§ TASK GOAL
Both the line with "Vulnerabilities and Exposures）。" and the line with "骑行活动都记录在strava" in the records below must appear in the output, along with every line between them, exactly and with nothing added.

(Pictures paired with source code)
BEGIN

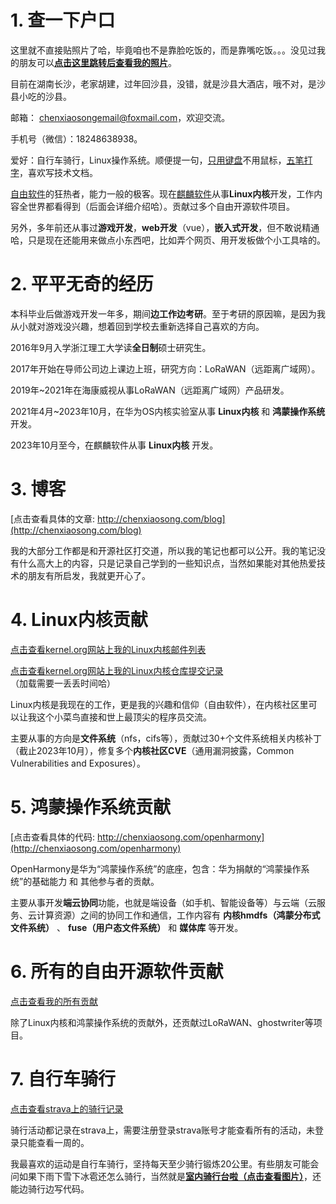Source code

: # 1. 查一下户口

这里就不直接贴照片了哈，毕竟咱也不是靠脸吃饭的，而是靠嘴吃饭。。。没见过我的朋友可以[**点击这里跳转后查看我的照片**](http://chenxiaosong.com/photos.html)。

目前在湖南长沙，老家胡建，过年回沙县，没错，就是沙县大酒店，哦不对，是沙县小吃的沙县。

邮箱： chenxiaosongemail@foxmail.com，欢迎交流。

手机号（微信）：18248638938。

爱好：自行车骑行，Linux操作系统。顺便提一句，[只用键盘](http://chenxiaosong.com/pictures/self-introduction/hhkb.jpg)不用鼠标，[五笔打字](http://chenxiaosong.com/others/wubi.html)，喜欢写技术文档。

[自由软件](http://chenxiaosong.com/others/free-software.html)的狂热者，能力一般的极客。现在[麒麟软件](https://www.kylinos.cn/)从事**Linux内核**开发，工作内容全世界都看得到（后面会详细介绍哈）。贡献过多个自由开源软件项目。

另外，多年前还从事过**游戏开发**，**web开发**（vue），**嵌入式开发**，但不敢说精通哈，只是现在还能用来做点小东西吧，比如弄个网页、用开发板做个小工具啥的。

# 2. 平平无奇的经历

本科毕业后做游戏开发一年多，期间**边工作边考研**。至于考研的原因嘛，是因为我从小就对游戏没兴趣，想着回到学校去重新选择自己喜欢的方向。

2016年9月入学浙江理工大学读**全日制**硕士研究生。

2017年开始在导师公司边上课边上班，研究方向：LoRaWAN（远距离广域网）。

2019年~2021年在海康威视从事LoRaWAN（远距离广域网）产品研发。

2021年4月~2023年10月，在华为OS内核实验室从事 **Linux内核** 和 **鸿蒙操作系统** 开发。

2023年10月至今，在麒麟软件从事 **Linux内核** 开发。

# 3. 博客

[点击查看具体的文章: http://chenxiaosong.com/blog](http://chenxiaosong.com/blog)

我的大部分工作都是和开源社区打交道，所以我的笔记也都可以公开。我的笔记没有什么高大上的内容，只是记录自己学到的一些知识点，当然如果能对其他热爱技术的朋友有所启发，我就更开心了。

# 4. Linux内核贡献

[点击查看kernel.org网站上我的Linux内核邮件列表](https://lore.kernel.org/all/?q=chenxiaosong)

[点击查看kernel.org网站上我的Linux内核仓库提交记录](https://git.kernel.org/pub/scm/linux/kernel/git/torvalds/linux.git/log/?qt=grep&q=chenxiaosong)（加载需要一丢丢时间哈）

Linux内核是我现在的工作，更是我的兴趣和信仰（自由软件），在内核社区里可以让我这个小菜鸟直接和世上最顶尖的程序员交流。

主要从事的方向是**文件系统**（nfs，cifs等），贡献过30+个文件系统相关内核补丁（截止2023年10月），修复多个**内核社区CVE**（通用漏洞披露，Common Vulnerabilities and Exposures）。

# 5. 鸿蒙操作系统贡献

[点击查看具体的代码: http://chenxiaosong.com/openharmony](http://chenxiaosong.com/openharmony)

OpenHarmony是华为“鸿蒙操作系统”的底座，包含：华为捐献的“鸿蒙操作系统”的基础能力 和 其他参与者的贡献。

主要从事开发**端云协同**功能，也就是端设备（如手机、智能设备等）与云端（云服务、云计算资源）之间的协同工作和通信，工作内容有 **内核hmdfs（鸿蒙分布式文件系统）** 、 **fuse（用户态文件系统）** 和 **媒体库** 等开发。

# 6. 所有的自由开源软件贡献

[点击查看我的所有贡献](http://chenxiaosong.com/contributions.html)

除了Linux内核和鸿蒙操作系统的贡献外，还贡献过LoRaWAN、ghostwriter等项目。

# 7. 自行车骑行

[点击查看strava上的骑行记录](https://www.strava.com/athletes/chenxiaosong)

骑行活动都记录在strava上，需要注册登录strava账号才能查看所有的活动，未登录只能查看一周的。

我最喜欢的运动是自行车骑行，坚持每天至少骑行锻炼20公里。有些朋友可能会问如果下雨下雪下冰雹还怎么骑行，当然就是[**室内骑行台啦（点击查看图片）**](http://chenxiaosong.com/pictures/self-introduction/qixingtai.jpg)，还能边骑行边写代码。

END

§ FINAL ANSWER
主要从事的方向是**文件系统**（nfs，cifs等），贡献过30+个文件系统相关内核补丁（截止2023年10月），修复多个**内核社区CVE**（通用漏洞披露，Common Vulnerabilities and Exposures）。

# 5. 鸿蒙操作系统贡献

[点击查看具体的代码: http://chenxiaosong.com/openharmony](http://chenxiaosong.com/openharmony)

OpenHarmony是华为“鸿蒙操作系统”的底座，包含：华为捐献的“鸿蒙操作系统”的基础能力 和 其他参与者的贡献。

主要从事开发**端云协同**功能，也就是端设备（如手机、智能设备等）与云端（云服务、云计算资源）之间的协同工作和通信，工作内容有 **内核hmdfs（鸿蒙分布式文件系统）** 、 **fuse（用户态文件系统）** 和 **媒体库** 等开发。

# 6. 所有的自由开源软件贡献

[点击查看我的所有贡献](http://chenxiaosong.com/contributions.html)

除了Linux内核和鸿蒙操作系统的贡献外，还贡献过LoRaWAN、ghostwriter等项目。

# 7. 自行车骑行

[点击查看strava上的骑行记录](https://www.strava.com/athletes/chenxiaosong)

骑行活动都记录在strava上，需要注册登录strava账号才能查看所有的活动，未登录只能查看一周的。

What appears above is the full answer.